Function GetAverageFromString(InputString As String) As Single
Dim avarNumbers As Variant
Dim intArraySize As Integer
Dim sngSum As Single
Dim intCounter As Integer
InputString = Replace(InputString, ",", "", 1, -1, vbTextCompare)
avarNumbers = ExtractNumbersFromString(InputString)
sngSum = 0
intArraySize = UBound(avarNumbers)
For intCounter = 0 To intArraySize
sngSum = sngSum + avarNumbers(intCounter)
Next intCounter
GetAverageFromString = sngSum / (intArraySize + 1)
End Function

Sub test()
Debug.Print GetAverageFromString("US 500000-550000,US 450000-500000,US" _
& "400000-450000,US 350000-400000,US 300000-350000,US 275000-300000,US 250000-275000,")
Debug.Print GetAverageFromString("500,000-550,000,450,000-500,000," _
& " 400,000-450,000,350,000-400,000,300,000-350,000,275,000-300,000,250,000-275,000,225,000-250,000,200,000-225,000,")
End Sub


Results are...

387500
362500

xCav8r
08-02-2005, 09:24 PM
Actually, that's not gonna work since I scrub out all the commas. Can you get rid of the commas on your end? It's a problem that they're used both to delimit ### and numbers themselves. Without knowing the exact formatting, I don't know how to tell when a comma is being used for which purpose. If you give me all the formatting possibilities, then hopefully I can code for it. If, however, commas will be used to delineate three digits and to separate numbers (with no spacing or other consistent formatting), then I don't know what to do.

Can you provide exhaustive examples of the types of strings that you need to deal with?

Dreamer
08-03-2005, 12:01 AM
Hi,

I can get rid of the comma at the end of the string but have to keep the dollar signs..
There are 2 formats most often use: With years/With $ amount

For dollar values, two types 1)US 500000-550000 & 2) 500,000-550,000 are commonly used.

Bob Phillips
08-03-2005, 03:21 AM
How about a worksheet formula


=IF(LEFT(A1,2)="US",(MID(A1,FIND(" ",A1),FIND("-",A1)-FIND(" ",A1))+RIGHT(A1,LEN(A1)-FIND("-",A1))),(LEFT(A10,FIND("-",A10)-1)+RIGHT(A10,LEN(A10)-FIND("-",A10))))/2

xCav8r
08-03-2005, 07:14 AM
Hi,

I can get rid of the comma at the end of the string but have to keep the dollar signs..
There are 2 formats most often use: With years/With $ amount

For dollar values, two types 1)US 500000-550000 & 2) 500,000-550,000 are commonly used.

What I wrote will pull every number out of a string. If you've gotten rid of the commas at the end of the numbers, then it will work without problems (so I think).

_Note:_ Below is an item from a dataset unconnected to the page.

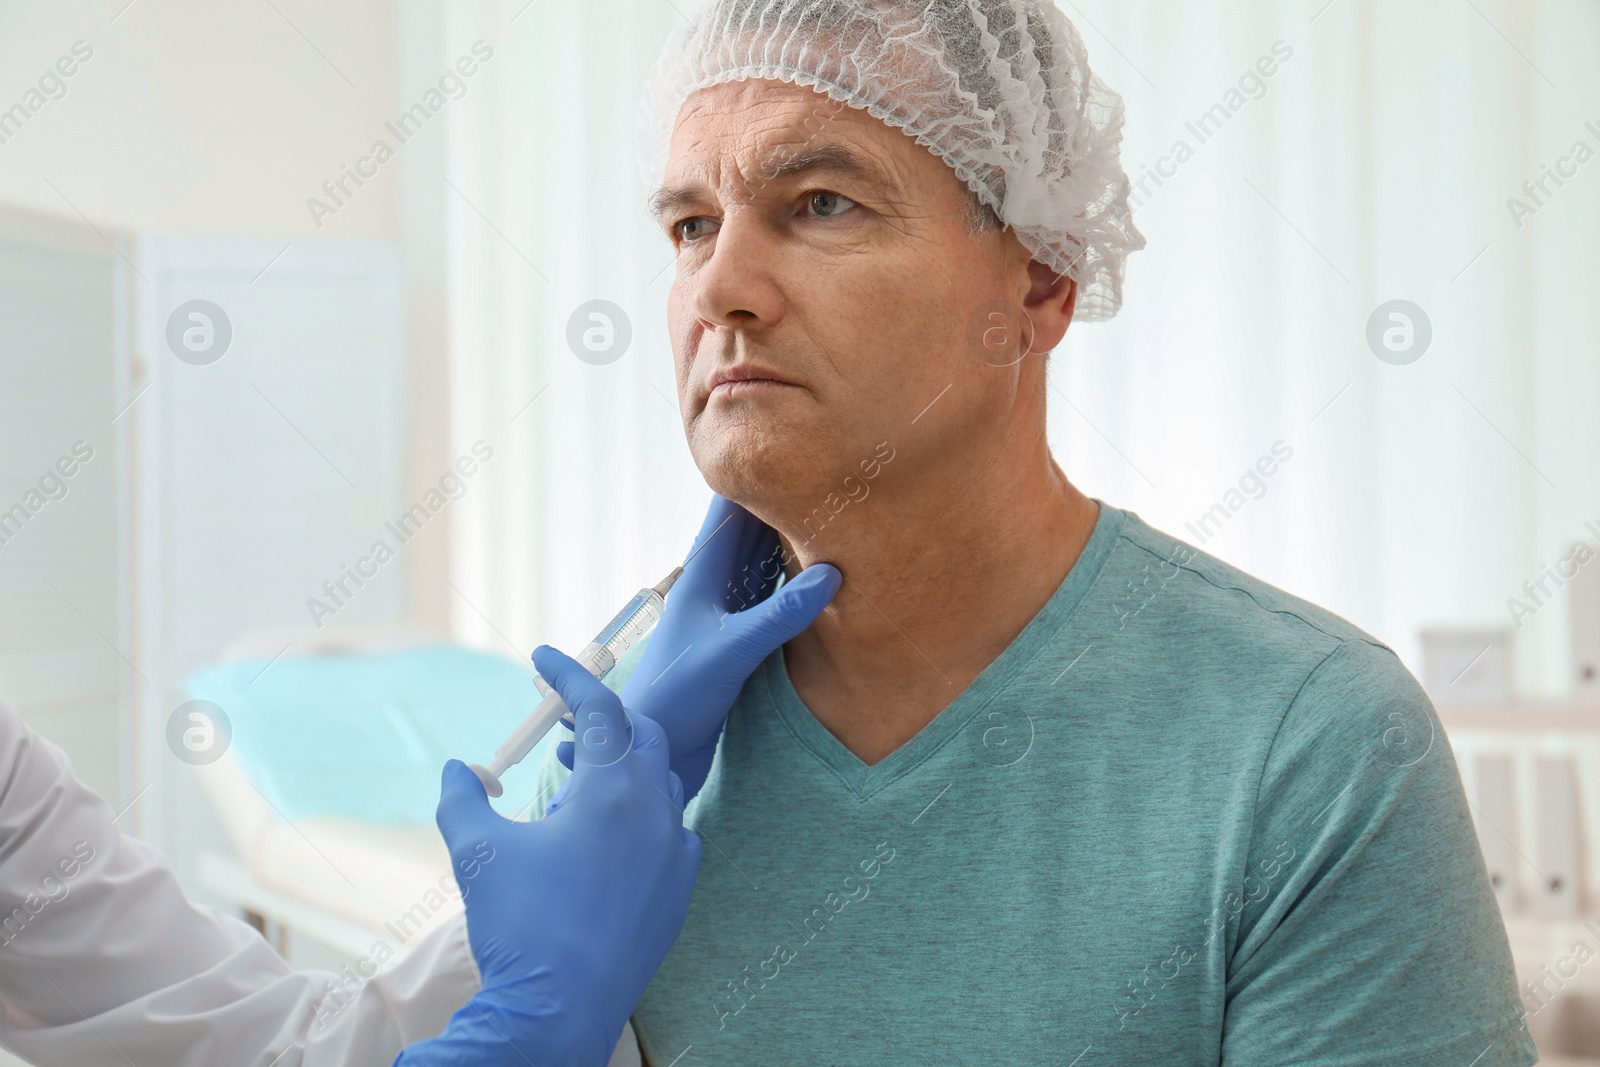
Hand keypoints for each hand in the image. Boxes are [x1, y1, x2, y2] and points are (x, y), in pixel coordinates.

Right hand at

Here's how it works: If a number is touching another number, I assume it's a digit of larger number. If not, it's a single digit number. So if you plugged in the last line you wrote, it would spit out:

1
500000
550000
2
500000
550000
Then it would average these numbers. Obviously, that wouldn't work because 1 and 2 aren't supposed to be in there. I can filter things like that out, but only when I know that anything numeric that's touching a ) should be disregarded. I just use that as an example. As it stands now, I don't know all the ways in which numbers might be in your strings, so I don't know how to filter out undesired numbers.

Dreamer
08-04-2005, 07:53 AM
Hi,

Thanks a lot! So impressive..
I think it really helps me a lot... Thank you :)

Bob Phillips
08-04-2005, 08:20 AM
Hi,

Thanks a lot! So impressive..
I think it really helps me a lot... Thank you :)

which one?

xCav8r
08-10-2005, 09:12 PM
Good question, xld. Dreamer, for people searching this forum with a similar problem, it would be helpful to know which solution you implemented. I assume it was mine. Muhahahaa!